# [TAREFA A REALIZAR]
Responda às perguntas seguintes com base no texto sobre o existencialismo, marcando cada resposta com a mesma letra.
(a) Em que época o movimento exerceu a sua maior influência?
(b) Que designação o texto considera preferível a "existencialismo" de um ponto de vista estritamente filosófico?
(c) Que método é utilizado no desenvolvimento das filosofias da existência?

# [EXCERTO DO DOCUMENTO]
══════════════════════════════
Select Page
A B C D É F G H Í J K L M N O P Q R S T Ü V W Z

Movimento caracteristicamente filosófico com manifestação e incidências no campo literário (no romance e na novela) e artístico (no teatro e no cinema), na teologia (Bultmann) e na psiquiatria (Binswanger), tendo exercido a sua maior influência nos meados do séc. XX. O vocábulo “existencialismo” é  ambíguo; sob um ponto de vista estritamente filosófico, é preferível a utilização do termo “filosofia” ou “filosofias da existência” em vez de “existencialismo”, dado que muitos filósofos contemporâneos rejeitam a qualificação de “existencialistas”. De todo o modo, é sempre do homem concreto que se trata, limitado no tempo, em relação com os outros, procurando um sentido para o seu viver. As filosofias da existência aliam o empirismo metafísico (a facticidade) com a tendência romântica e opõem-se a toda a tradição da filosofia clássica, estabelecendo uma ruptura com o pensamento filosófico moderno. O método utilizado no seu desenvolvimento é o método fenomenológico, como atitude de análise e de descrição; a fenomenologia husserliana exerceu influência decisiva na maioria dos filósofos da existência, embora nem todos a tenham seguido na totalidade das suas implicações.
══════════════════════════════
# [MATERIAL FORNECIDO]

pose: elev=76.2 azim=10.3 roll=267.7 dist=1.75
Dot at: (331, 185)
══════════════════════════════
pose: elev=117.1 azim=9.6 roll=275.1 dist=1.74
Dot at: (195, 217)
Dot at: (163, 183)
══════════════════════════════
# [RESPOSTA DO EXERCÍCIO]
(a) Nos meados do séc. XX.
(b) "Filosofia" ou "filosofias da existência".
(c) O método fenomenológico.